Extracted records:
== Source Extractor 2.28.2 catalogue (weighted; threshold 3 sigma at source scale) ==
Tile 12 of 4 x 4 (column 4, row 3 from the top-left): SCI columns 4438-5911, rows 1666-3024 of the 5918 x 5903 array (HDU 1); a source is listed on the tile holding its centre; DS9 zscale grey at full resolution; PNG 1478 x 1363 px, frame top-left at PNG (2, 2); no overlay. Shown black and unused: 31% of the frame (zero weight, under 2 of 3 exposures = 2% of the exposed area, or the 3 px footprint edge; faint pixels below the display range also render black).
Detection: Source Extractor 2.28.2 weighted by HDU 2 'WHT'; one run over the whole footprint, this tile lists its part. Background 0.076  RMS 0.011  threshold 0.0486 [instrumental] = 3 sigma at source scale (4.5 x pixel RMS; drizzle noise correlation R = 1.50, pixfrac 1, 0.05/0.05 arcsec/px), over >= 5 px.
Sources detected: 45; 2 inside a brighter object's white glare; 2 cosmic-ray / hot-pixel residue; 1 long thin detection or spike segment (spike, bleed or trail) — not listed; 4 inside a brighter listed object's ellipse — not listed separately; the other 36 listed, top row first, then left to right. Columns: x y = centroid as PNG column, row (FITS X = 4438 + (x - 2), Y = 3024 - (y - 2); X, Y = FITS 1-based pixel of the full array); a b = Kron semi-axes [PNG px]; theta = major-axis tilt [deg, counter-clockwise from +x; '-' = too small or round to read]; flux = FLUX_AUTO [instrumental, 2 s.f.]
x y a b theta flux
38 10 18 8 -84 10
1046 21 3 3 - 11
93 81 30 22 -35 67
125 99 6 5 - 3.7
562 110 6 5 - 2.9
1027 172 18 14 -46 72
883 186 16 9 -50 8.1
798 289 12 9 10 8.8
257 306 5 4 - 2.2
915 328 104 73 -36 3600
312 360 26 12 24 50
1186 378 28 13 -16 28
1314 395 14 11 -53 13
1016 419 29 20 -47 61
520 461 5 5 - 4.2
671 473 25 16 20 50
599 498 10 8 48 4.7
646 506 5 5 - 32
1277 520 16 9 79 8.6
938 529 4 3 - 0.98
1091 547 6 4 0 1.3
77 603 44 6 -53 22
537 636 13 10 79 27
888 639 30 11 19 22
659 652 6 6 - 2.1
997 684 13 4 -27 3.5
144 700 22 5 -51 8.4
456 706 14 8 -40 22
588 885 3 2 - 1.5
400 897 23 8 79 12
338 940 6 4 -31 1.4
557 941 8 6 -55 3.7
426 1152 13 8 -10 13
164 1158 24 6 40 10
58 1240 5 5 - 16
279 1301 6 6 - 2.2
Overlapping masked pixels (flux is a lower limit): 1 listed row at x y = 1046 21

_Task requirements_
Show every line above that contains the string "column".

_Response_
Tile 12 of 4 x 4 (column 4, row 3 from the top-left): SCI columns 4438-5911, rows 1666-3024 of the 5918 x 5903 array (HDU 1); a source is listed on the tile holding its centre; DS9 zscale grey at full resolution; PNG 1478 x 1363 px, frame top-left at PNG (2, 2); no overlay. Shown black and unused: 31% of the frame (zero weight, under 2 of 3 exposures = 2% of the exposed area, or the 3 px footprint edge; faint pixels below the display range also render black).
Sources detected: 45; 2 inside a brighter object's white glare; 2 cosmic-ray / hot-pixel residue; 1 long thin detection or spike segment (spike, bleed or trail) — not listed; 4 inside a brighter listed object's ellipse — not listed separately; the other 36 listed, top row first, then left to right. Columns: x y = centroid as PNG column, row (FITS X = 4438 + (x - 2), Y = 3024 - (y - 2); X, Y = FITS 1-based pixel of the full array); a b = Kron semi-axes [PNG px]; theta = major-axis tilt [deg, counter-clockwise from +x; '-' = too small or round to read]; flux = FLUX_AUTO [instrumental, 2 s.f.]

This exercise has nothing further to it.